Big science needs its own brand of globalization, argues chairman of the DESY directorate, Albrecht Wagner.
Industry pushes economic globalization to strengthen its market position. The process is driven by the need and desire to increase efficiency and reduce costs, but also by the wish to make the best use of different competencies in different countries. Take the European aircraft industry: parts of planes, such as the wings, tail unit, body and engines are built in different regions of Europe, and finally assembled at one plant. This has enabled distributed regional industries to jointly play a major role on the international market. Yet people are afraid to be at the mercy of some anonymous pressure, and thus increasingly oppose globalization.
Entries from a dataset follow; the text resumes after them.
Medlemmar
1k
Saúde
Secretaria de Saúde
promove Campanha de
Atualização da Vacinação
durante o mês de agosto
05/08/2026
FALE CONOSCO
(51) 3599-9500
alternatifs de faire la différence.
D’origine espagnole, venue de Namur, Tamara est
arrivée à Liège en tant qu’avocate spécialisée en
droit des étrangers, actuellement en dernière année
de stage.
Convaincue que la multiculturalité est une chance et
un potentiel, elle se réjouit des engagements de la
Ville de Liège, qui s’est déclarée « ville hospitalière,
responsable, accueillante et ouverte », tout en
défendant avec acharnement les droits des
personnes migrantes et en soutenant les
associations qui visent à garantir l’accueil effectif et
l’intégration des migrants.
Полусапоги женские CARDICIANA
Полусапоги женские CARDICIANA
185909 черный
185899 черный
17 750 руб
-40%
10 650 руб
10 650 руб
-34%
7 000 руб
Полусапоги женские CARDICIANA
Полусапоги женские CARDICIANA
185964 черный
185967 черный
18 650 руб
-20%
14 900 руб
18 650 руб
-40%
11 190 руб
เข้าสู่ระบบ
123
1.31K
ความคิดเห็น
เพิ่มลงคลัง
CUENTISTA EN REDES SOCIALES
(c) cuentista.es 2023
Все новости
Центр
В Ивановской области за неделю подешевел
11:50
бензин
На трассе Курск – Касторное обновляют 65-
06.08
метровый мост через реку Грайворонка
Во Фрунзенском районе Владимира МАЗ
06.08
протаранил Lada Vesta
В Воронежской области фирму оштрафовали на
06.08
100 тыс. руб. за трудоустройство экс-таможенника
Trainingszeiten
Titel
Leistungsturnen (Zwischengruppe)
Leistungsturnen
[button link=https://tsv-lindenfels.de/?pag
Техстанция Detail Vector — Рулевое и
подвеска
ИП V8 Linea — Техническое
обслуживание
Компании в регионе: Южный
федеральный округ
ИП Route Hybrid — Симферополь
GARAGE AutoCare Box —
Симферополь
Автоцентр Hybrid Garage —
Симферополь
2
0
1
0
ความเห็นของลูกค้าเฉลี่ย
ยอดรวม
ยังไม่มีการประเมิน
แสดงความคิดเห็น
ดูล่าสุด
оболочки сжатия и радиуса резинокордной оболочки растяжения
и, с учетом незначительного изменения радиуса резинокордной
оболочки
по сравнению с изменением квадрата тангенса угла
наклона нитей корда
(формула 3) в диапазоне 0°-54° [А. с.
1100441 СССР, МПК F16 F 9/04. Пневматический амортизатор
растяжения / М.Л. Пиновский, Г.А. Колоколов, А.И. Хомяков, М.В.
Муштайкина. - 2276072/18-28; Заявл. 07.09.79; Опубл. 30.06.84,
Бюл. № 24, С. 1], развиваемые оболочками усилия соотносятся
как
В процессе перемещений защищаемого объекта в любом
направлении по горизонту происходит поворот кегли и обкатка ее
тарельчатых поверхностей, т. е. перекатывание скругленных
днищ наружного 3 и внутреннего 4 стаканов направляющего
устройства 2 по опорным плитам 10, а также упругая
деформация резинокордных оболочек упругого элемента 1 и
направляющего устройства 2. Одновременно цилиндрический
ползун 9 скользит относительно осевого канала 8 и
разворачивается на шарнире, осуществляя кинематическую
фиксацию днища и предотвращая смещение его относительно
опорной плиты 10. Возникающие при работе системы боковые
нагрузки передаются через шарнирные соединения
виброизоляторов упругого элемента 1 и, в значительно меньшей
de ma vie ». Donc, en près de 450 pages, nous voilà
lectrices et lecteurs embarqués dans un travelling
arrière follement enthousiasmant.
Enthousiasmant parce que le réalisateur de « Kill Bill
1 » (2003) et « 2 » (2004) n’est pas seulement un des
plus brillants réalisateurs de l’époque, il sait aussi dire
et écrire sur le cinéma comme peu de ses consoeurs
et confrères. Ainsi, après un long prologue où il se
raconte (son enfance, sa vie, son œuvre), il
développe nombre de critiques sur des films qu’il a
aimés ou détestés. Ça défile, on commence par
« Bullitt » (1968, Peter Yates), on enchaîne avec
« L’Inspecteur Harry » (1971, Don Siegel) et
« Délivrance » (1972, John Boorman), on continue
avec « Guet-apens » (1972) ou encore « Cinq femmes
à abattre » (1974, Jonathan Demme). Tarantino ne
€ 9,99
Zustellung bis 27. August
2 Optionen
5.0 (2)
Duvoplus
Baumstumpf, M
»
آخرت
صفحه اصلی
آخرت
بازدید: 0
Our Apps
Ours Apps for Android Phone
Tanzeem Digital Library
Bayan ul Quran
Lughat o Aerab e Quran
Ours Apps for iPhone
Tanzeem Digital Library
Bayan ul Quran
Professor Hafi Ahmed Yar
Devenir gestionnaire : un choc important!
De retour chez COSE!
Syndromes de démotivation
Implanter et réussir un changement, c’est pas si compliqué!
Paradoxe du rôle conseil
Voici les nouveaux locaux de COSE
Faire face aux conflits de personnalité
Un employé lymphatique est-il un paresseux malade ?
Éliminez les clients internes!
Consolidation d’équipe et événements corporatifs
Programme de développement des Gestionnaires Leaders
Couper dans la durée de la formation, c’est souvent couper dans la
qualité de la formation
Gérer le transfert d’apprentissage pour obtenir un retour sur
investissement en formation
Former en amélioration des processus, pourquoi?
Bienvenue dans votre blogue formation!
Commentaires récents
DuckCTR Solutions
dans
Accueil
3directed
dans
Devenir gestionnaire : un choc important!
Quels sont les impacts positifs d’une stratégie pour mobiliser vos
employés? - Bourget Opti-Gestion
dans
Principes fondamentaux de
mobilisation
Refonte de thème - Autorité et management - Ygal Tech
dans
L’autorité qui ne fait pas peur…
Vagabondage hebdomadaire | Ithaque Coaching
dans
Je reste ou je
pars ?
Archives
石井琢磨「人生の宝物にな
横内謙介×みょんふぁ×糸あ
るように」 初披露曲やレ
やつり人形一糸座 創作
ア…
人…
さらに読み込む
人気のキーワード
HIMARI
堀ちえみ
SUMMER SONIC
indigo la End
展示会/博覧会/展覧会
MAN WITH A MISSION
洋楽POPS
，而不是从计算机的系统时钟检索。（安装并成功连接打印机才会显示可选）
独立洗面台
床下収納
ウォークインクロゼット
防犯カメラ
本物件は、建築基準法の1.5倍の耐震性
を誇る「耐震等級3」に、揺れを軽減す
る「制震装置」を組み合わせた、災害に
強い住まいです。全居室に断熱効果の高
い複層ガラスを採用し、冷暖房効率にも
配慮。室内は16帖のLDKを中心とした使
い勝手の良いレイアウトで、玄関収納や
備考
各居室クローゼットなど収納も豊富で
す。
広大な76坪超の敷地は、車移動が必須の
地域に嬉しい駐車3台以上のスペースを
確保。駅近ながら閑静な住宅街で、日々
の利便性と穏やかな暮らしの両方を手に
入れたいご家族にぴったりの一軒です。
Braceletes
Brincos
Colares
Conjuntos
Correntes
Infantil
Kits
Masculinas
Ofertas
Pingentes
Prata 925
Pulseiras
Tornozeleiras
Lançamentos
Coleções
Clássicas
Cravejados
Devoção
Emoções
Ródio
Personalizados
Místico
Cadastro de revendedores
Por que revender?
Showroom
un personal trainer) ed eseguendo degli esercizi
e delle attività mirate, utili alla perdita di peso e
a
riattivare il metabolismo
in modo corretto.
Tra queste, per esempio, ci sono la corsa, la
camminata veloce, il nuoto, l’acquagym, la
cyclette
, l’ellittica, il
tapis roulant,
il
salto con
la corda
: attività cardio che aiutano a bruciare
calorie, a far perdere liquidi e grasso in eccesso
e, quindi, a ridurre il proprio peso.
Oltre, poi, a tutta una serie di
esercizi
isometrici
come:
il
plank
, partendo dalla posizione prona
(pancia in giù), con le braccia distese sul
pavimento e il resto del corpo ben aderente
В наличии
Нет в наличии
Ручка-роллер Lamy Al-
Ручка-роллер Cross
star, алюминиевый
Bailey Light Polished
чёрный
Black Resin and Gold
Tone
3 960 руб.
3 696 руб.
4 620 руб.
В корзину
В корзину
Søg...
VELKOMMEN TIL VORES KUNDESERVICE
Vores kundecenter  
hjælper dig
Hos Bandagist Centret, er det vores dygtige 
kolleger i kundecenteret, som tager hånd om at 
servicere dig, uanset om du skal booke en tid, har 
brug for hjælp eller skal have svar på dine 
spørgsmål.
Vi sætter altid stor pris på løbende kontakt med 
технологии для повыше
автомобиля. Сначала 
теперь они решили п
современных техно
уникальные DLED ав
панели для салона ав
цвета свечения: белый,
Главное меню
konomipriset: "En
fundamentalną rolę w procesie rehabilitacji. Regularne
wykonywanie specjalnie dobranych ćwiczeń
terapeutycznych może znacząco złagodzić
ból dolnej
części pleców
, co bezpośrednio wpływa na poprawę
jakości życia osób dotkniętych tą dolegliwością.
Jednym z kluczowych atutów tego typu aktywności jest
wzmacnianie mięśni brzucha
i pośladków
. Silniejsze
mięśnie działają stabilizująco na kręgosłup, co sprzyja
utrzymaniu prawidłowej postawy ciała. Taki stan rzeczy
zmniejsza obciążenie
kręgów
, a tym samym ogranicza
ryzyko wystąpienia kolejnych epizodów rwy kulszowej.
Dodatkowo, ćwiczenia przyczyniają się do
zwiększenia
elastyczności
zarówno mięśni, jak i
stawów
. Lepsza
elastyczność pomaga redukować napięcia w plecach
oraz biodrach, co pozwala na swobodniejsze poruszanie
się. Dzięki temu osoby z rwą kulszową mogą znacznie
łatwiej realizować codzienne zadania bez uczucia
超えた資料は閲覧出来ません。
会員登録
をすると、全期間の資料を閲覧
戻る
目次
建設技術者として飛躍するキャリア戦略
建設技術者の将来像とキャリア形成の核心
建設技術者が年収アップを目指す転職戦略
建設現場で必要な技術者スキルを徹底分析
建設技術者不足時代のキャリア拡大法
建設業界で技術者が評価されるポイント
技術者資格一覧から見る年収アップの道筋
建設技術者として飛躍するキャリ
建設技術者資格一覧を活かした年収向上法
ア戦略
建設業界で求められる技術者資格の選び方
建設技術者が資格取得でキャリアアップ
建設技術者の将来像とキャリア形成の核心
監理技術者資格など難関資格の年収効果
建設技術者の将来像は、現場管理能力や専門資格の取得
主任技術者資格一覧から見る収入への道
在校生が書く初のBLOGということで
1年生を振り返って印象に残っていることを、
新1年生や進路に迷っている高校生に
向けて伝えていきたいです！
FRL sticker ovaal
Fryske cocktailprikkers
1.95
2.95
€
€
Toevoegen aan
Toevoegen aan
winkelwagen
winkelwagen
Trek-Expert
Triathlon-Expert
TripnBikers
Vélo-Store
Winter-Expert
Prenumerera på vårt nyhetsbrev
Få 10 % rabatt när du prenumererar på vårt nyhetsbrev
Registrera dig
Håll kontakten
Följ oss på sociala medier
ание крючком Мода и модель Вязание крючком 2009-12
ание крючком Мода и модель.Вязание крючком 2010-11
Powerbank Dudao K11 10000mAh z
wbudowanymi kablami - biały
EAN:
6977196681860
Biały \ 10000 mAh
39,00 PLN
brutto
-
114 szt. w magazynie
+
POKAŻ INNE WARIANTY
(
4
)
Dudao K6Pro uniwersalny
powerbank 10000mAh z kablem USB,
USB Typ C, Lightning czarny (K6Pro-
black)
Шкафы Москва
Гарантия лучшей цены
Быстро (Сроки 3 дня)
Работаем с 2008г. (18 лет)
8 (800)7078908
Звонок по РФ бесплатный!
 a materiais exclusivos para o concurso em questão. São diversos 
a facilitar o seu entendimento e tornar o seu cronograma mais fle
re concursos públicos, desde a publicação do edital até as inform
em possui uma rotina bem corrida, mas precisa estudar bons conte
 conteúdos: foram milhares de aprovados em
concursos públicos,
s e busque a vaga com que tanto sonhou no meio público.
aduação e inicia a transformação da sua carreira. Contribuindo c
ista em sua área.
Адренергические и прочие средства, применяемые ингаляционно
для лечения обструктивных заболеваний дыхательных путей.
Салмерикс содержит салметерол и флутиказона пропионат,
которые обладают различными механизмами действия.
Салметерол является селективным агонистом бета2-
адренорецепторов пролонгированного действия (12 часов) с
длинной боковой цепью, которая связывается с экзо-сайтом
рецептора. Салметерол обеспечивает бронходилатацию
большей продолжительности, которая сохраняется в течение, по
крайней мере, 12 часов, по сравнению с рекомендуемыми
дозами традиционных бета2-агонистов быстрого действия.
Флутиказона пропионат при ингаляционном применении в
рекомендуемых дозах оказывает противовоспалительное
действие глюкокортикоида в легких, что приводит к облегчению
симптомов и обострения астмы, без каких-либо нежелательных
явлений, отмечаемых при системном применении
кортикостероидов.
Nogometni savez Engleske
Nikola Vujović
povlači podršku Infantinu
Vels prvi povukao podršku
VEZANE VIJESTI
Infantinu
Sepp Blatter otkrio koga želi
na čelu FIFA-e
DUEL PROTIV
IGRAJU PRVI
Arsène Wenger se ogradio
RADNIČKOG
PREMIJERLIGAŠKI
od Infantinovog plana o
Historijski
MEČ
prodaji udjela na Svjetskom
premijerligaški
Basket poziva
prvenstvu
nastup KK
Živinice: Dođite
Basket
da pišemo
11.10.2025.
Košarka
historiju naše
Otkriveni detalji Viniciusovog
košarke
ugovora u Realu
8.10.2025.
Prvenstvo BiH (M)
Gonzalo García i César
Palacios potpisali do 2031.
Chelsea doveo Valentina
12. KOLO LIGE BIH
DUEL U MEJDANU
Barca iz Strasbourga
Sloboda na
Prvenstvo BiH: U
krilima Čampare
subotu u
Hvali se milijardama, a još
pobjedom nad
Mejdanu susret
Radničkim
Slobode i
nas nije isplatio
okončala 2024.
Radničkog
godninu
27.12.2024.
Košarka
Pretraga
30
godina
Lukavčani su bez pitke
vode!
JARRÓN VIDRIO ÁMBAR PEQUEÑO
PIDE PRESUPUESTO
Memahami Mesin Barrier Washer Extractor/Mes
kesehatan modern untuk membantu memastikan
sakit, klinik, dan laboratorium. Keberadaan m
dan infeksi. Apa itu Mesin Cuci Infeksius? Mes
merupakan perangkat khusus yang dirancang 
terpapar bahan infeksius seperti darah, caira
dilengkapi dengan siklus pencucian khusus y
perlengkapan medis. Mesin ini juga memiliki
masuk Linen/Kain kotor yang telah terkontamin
Large-scale facilities in science are also increasingly tackled on a global scale. Radio-astronomers around the world have united behind the idea of jointly building their next project, ALMA, a merger of the major millimetre-array projects into one global project. Particle physics has for quite some time moved in the same direction: the large experiments have always been a role model for the shared construction of large equipment. The LHC is built with components from around the world, like HERA before it.
To meet the challenges of the future, accelerator-based particle physics needs to become even more global than in the past. One possible concept, the Global Accelerator Network (GAN), was originally developed as a way to build a linear collider as an international collaboration, to make the best use of worldwide competence, ideas and resources, to maintain and foster the centres of excellence in accelerator physics around the world, and to root the linear collider as an international project firmly inside the national programmes (CERN Courier June 2000).
Global projects rely on collaboration. In the past, particle physicists have developed a culture of collaboration that has worked very successfully. Indeed, they had to do so to meet the scientific challenges. Collaborations function well if their leadership acknowledges the individuality and freedom of all the partners. They do not have a strong hierarchical structure, but are driven instead by a common scientific goal. They probably would not function with an industry-style management.
Therefore the question arises as to whether a model that works for experiments can be extended to accelerators. Or to put it differently: what is needed to make this model work for accelerators as well? These questions were studied by an ICFA working group in 2001, and are now being addressed within the framework of a series of workshops, the first of which, “Enabling the Global Accelerator Network”, took place in March at Cornell. This workshop dealt with technical aspects of the remote operation of facilities, which is a key ingredient of the shared operation of accelerators. No basic problems are expected here. In fact, the TESLA test facility has already been operated remotely from Italy and France.
On the other hand, it became clear at the workshop that the sociological aspects of such a joint endeavour are probably the true challenge. As the GAN concept is built on the principle of shared responsibility, the sharing of know-how and controls is also part of the concept. The laboratory at which the facility is located would therefore relinquish the project control it traditionally had to become one of the equal partners. Mutual trust is the critical element required in order for such a collaboration to be successful.
It is well known that distributed organizations need to build up and maintain trust. Sharing working time from the very beginning is a powerful agent in establishing this trust. This requires a mixture of face-to-face interactions and the use of appropriate communication and collaboration technologies. These interactions should start as early as possible, even during the planning and R&D phase. Mutual trust and interest will continue to grow during the build-up time of the project, and will have to be sustained through the transition from early commissioning to operation and scientific exploitation. Industry is developing many tools to support the full spectrum of situations, ranging from planned, structured activities (such as scheduled meetings) to unplanned interactions.
Trust and involvement of both institutions and individuals have to be maintained over a long time – the duration of the project being typically more than 20 years. Producing exciting science and meeting technological challenges will be the key ingredients for ensuring a long-term interest of all the partners. Working on the frontiers of technology creates the need for a continuous upgrade culture. This culture needs to be distributed around the world.
However, even if the necessary trust is established, we need to solve many questions of key relevance in order to guarantee the success of the project and the major investment it requires. These questions include the management structure and organizational forms. They again are closely related to trust – we cannot afford for scientists and engineers to become disenchanted and to walk away. We need to approach global collaboration on large scientific infrastructure projects with a lot of imagination and determination.
The future of particle physics is no longer determined by scientific challenges only.